It’s the 30th anniversary of the Falklands War and I can still remember my thoughts at the moment I saw the islands for the first time.
As horizontal sleet blinded me on the forecastle of HMS Brilliant, braced against the howling wind and packed in multi-layers of clothing under my full foul weather gear, I thought;
“My God, they all died for this bloody place”.
The official conflict was long declared over by then time I arrived but the Falklands War was to have repercussions long after the final shots were fired.
Since 1982 more British servicemen who served in the Falklands conflict have committed suicide than were killed on the battlefields or in the ships anchored in bomb alley. Like the long civil conflict in Northern Ireland its events triggered mental illness and trauma that was to manifest itself years later. SSAFA Forces Help is still dealing with veterans from the Falklands War today. Often clients are still struggling with mental illness and the debilitating effects of Post-Traumatic Stress Disorder (PTSD).
Tragically, you will find many Falklands veterans in prison where the violent mood swings caused by PTSD lands them in trouble with the criminal justice system.
Though the price that was paid for the recapturing of these remote and forbidding islands was high, for many veterans, the Falkland’s still represented the good old days of military conflicts. These were the days before Bosnia and Iraq when the UK armed forces were deployed to defend sovereign territory from foreign aggressors.
Now it seems they are deployed largely in defence of US foreign policy than British sovereignty.

(What you need to do):
Please carry on the piece about the Falklands War and its veterans, picking up right after its final sentence.

(Data):
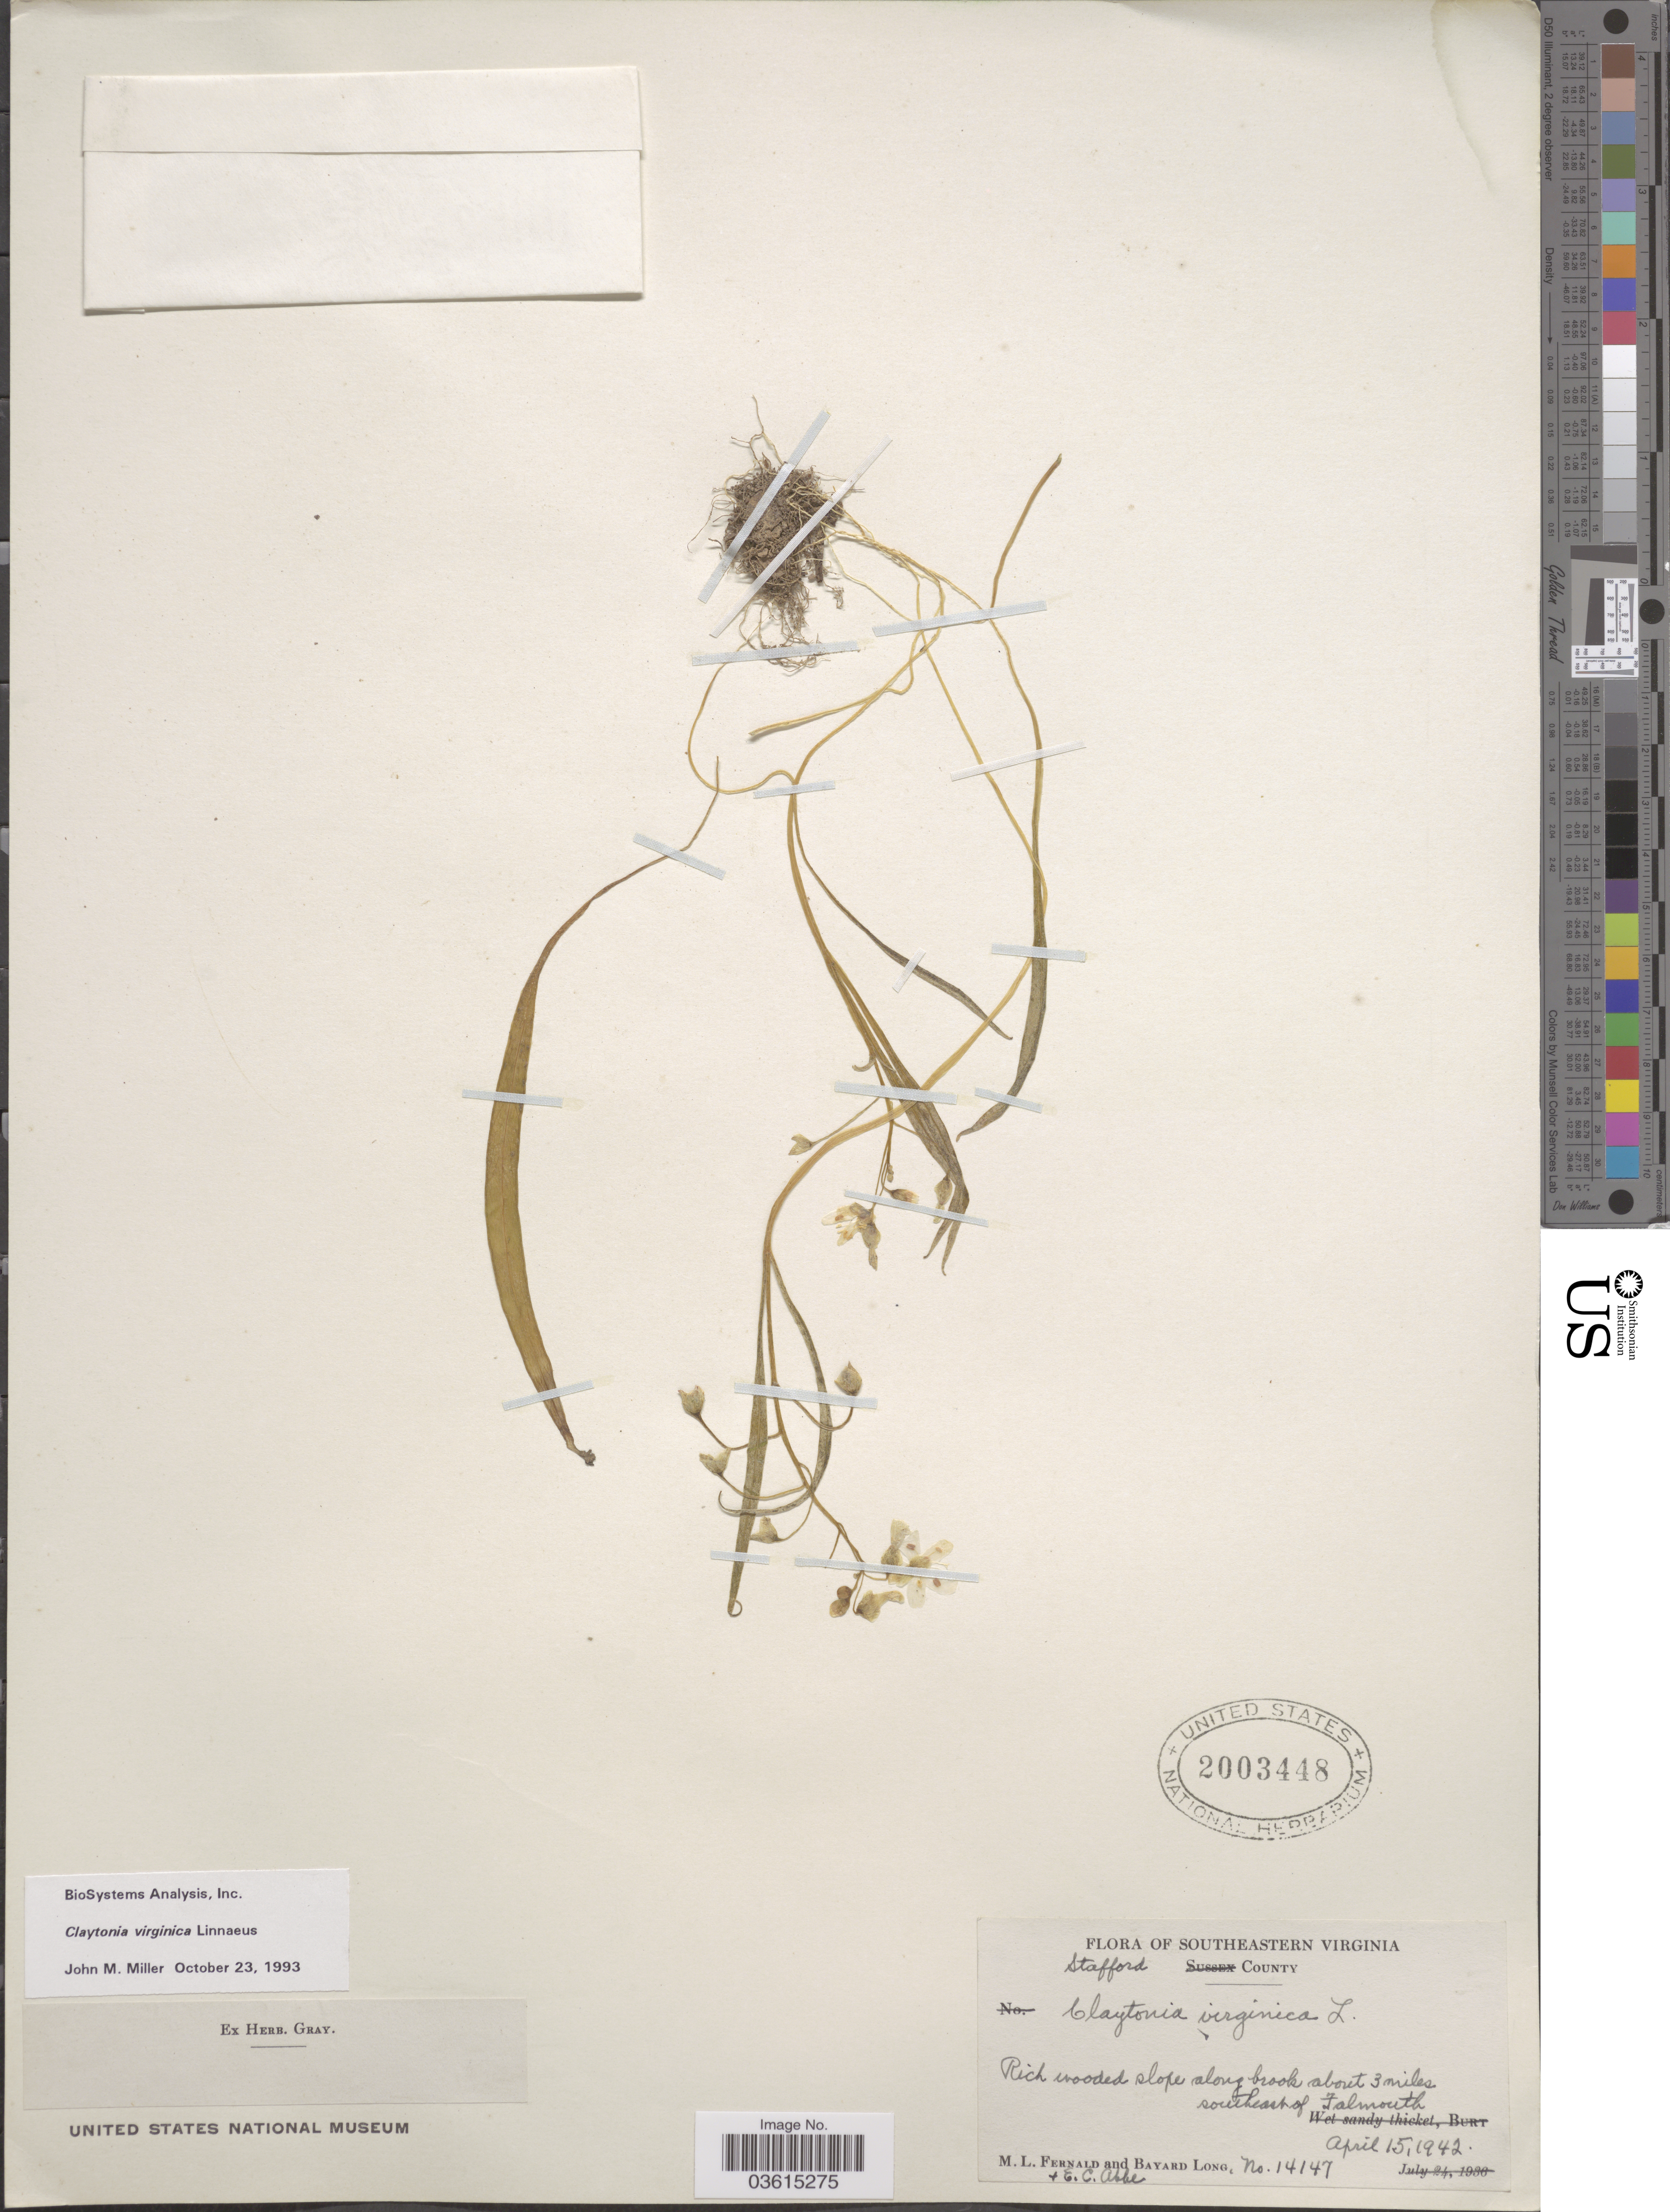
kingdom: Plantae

(Written answer):
In 1982, the Falklands conflict won the full support of the military top brass, the local population, the press and the vast majority of the general public. We all understood why those forces were going, what they were trying to achieve and when they had achieved it. It some senses it was a simple conflict.
It is hard to imagine Admiral Sir John Fieldhouse asking Mrs Thatcher to confirm for him that the effort to retain the Falkland Islands was legal, as defined by international law. The wily Admiral did not need to and no doubt would rather have been keel hauled than bring it up.
The real price of these less simple and dirty conflicts in Libya, Afghanistan and Iraq has not yet been paid. The deaths and physical casualties are horrific enough but the mental casualties cannot be fully counted for many years yet.
Many of these casualties will turn to local caseworkers of charities like SSAFA Forces Help. Their volunteers give up their time and are unpaid. They claim only direct expenses for mileage, postage and telephone calls to clients. Even so, at local branch levels the money often looks like running out and caseworkers have to give up more of their days not to help clients but to rattle tins outside Tesco. They will never moan. They are not that sort. It’s not an exercise that makes them feel very highly valued though, I can tell you.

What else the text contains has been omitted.